Internet of Things (IoT) has been changing how data sharing and communication used to take place. IoT enables things, i.e., objects of interest, to process, communicate, and transmit information on their own [73, 74]. There are many IoT applications in areas such as transport systems [75], traffic management [76], healthcare [77], and military [78], among others. This system can be built in such a way that with just internet connectivity on the server and an IoT device, the recommended developers can be alerted on the fly. Thus, making it a useful IoT application [79, 80], which at periodic intervals (which can be set by an administrator) can be used to alert the developers regarding the software issue automatically they may help resolve. This way, the developers need not browse manually through issues; they will be alerted if an open issue exists similar to an issue they resolved in the past. Each developer is assigned a unique identifier (UID) [81] and can be recommended on open issues using the recommendation system. I.G.R.S. can be implemented with all the analyses being done using a cloud or edge computing infrastructure [82,83,84].

7 Conclusion and Future Work

After careful analysis of the results, the use of deep learning and machine learning models, most preferably the best-ranked model, i.e., Multilayer Perceptron, is prescribed for group size prediction of software issues in O.S.S. development. The R.M.S.E. values using M.L.P. when issue label was excluded as a predictor were 1.21, 1.17, 1.05, 1.01, 1.16 for sequelize, opencv, bitcoin, aseprite, and electron datasets, respectively. It helps us determine a group size in a development environment that allows developers across the world to collaborate. In comparison to the social information foraging model, all the eight deep learning and machine learning models provided better prediction results.

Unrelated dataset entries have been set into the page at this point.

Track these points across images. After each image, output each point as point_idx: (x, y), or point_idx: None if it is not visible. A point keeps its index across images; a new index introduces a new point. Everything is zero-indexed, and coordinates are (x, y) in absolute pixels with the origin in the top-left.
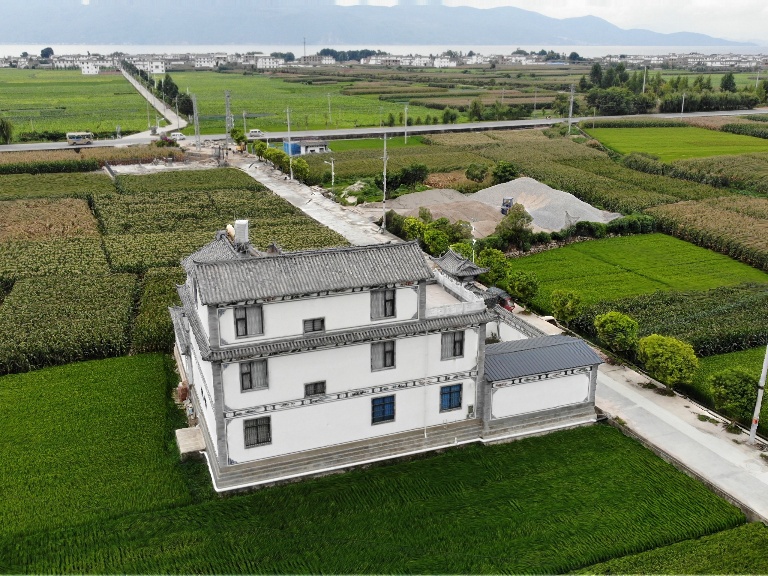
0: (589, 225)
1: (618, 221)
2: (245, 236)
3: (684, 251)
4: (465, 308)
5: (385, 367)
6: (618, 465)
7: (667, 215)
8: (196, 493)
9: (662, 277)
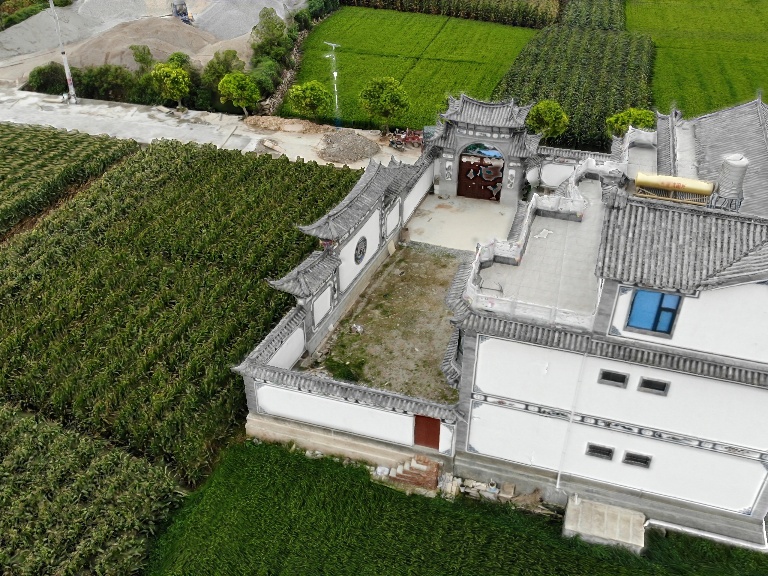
0: (304, 15)
1: (317, 2)
2: None
3: (408, 20)
4: None
5: None
6: None
7: None
8: (743, 573)
9: (454, 56)
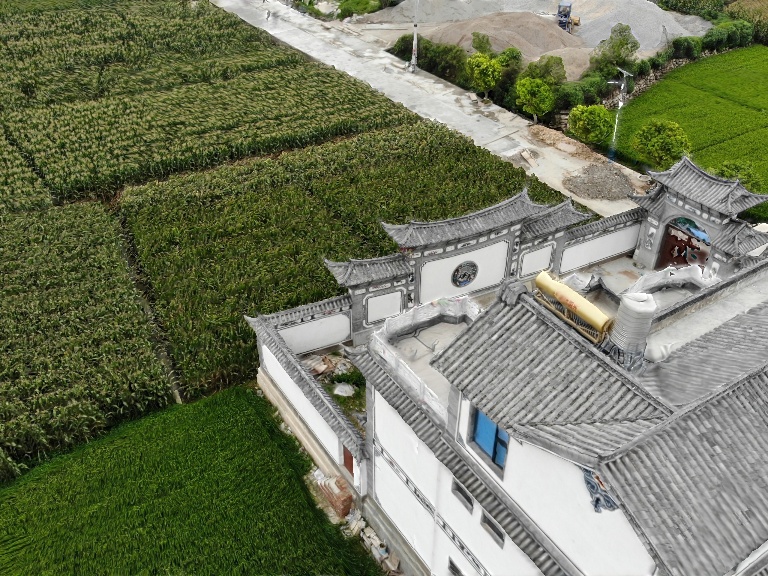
0: (688, 43)
1: (717, 33)
2: None
3: None
4: None
5: None
6: None
7: (761, 17)
8: None
9: None
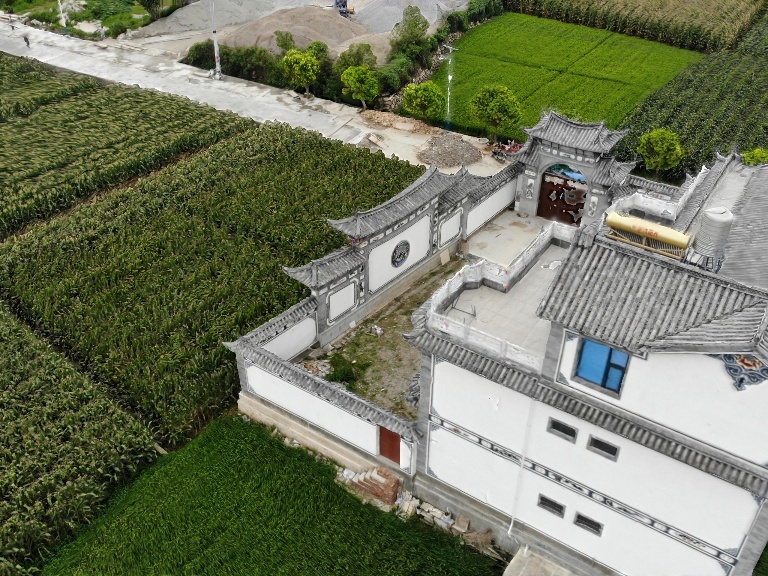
0: (459, 17)
1: (477, 6)
2: None
3: (567, 32)
4: None
5: None
6: None
7: None
8: None
9: (601, 73)
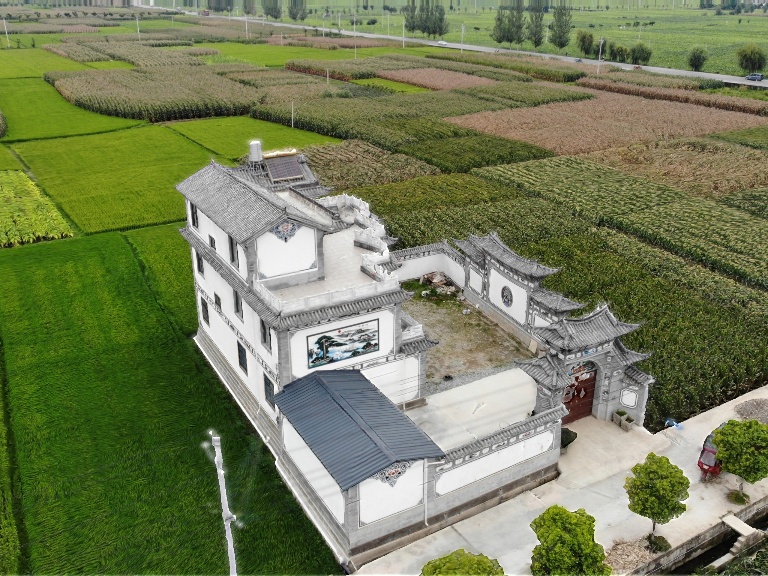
0: None
1: None
2: (254, 156)
3: None
4: (272, 301)
5: (242, 317)
6: (204, 568)
7: None
8: None
9: None
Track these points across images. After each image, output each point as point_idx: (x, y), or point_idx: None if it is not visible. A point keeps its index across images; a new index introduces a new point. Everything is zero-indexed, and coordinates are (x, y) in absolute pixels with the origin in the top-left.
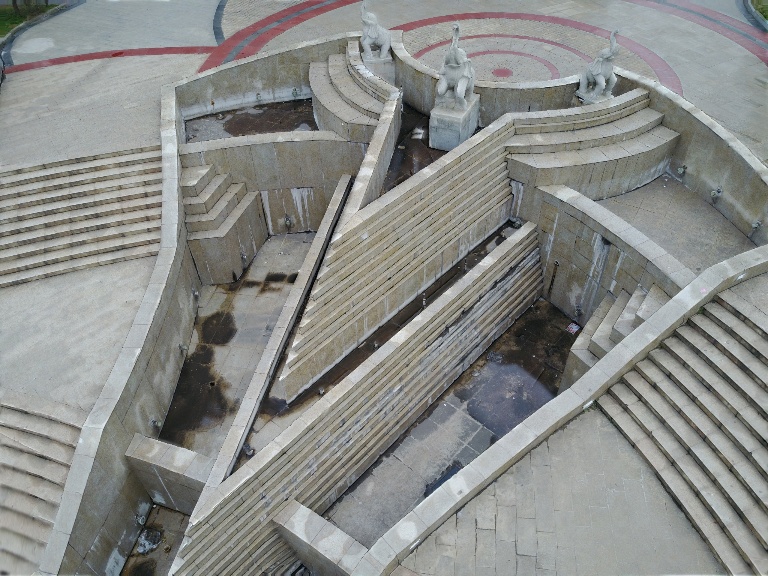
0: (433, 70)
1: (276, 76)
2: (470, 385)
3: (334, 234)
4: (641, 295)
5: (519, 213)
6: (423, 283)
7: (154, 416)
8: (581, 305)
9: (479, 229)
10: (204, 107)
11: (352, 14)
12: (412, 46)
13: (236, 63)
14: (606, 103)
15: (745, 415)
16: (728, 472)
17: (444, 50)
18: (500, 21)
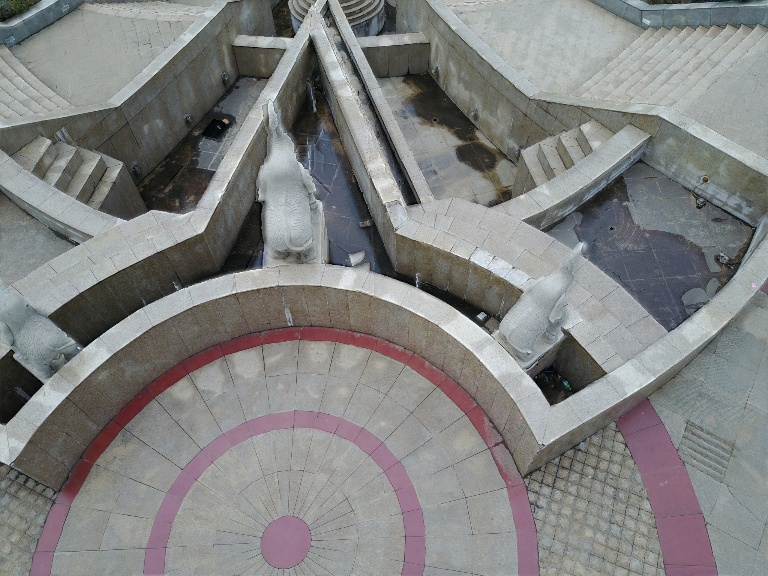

The best ranked deep learning model provided an improvement of 61.34%, 60.2%, 61.8%, 52.36% and 68.22% over the extended social information foraging model, for sequelize, opencv, bitcoin, aseprite and electron datasets respectively. It is additionally seen that issue labels gives significant information about the issue and improves the prediction performance. The best results were obtained using M.L.P. (R.M.S.E. sequelize—1.15, opencv—1.06, bitcoin—1.03, aseprite—0.94, electron—1.12) when the issue label was included as one of the predictors. In fact using issue label as one of the predictors provided an improvement of 8.26%, 9.4%, 0.98%, 6.93% and 3.45% for sequelize, opencv, bitcoin, aseprite and electron datasets respectively, compared to when issue label was excluded as one of the predictors. Hence, it is recommended to use issue label for prediction of group size using machine learning and deep learning models. This paper also proposed an IoT-based I.G.R.S. to recommend and alert additional developers that may help resolve the software issue timely and efficiently. I.G.R.S. uses the prediction results of a machine learning/deep learning model (suggested M.L.P.) to determine whether or not additional developers should be recommended for the issue. It also recommends preferable developers for resolving the issue and alerts them. I.G.R.S. is proposed to be used as an IoT application that alerts developers on the fly about software issues they may help resolve and can be implemented using cloud and edge computing framework. Our future work incorporates studying and predicting the behavior of developers in an O.S.S. development environment, implementing and testing the efficiency of I.G.R.S. in an open source development environment.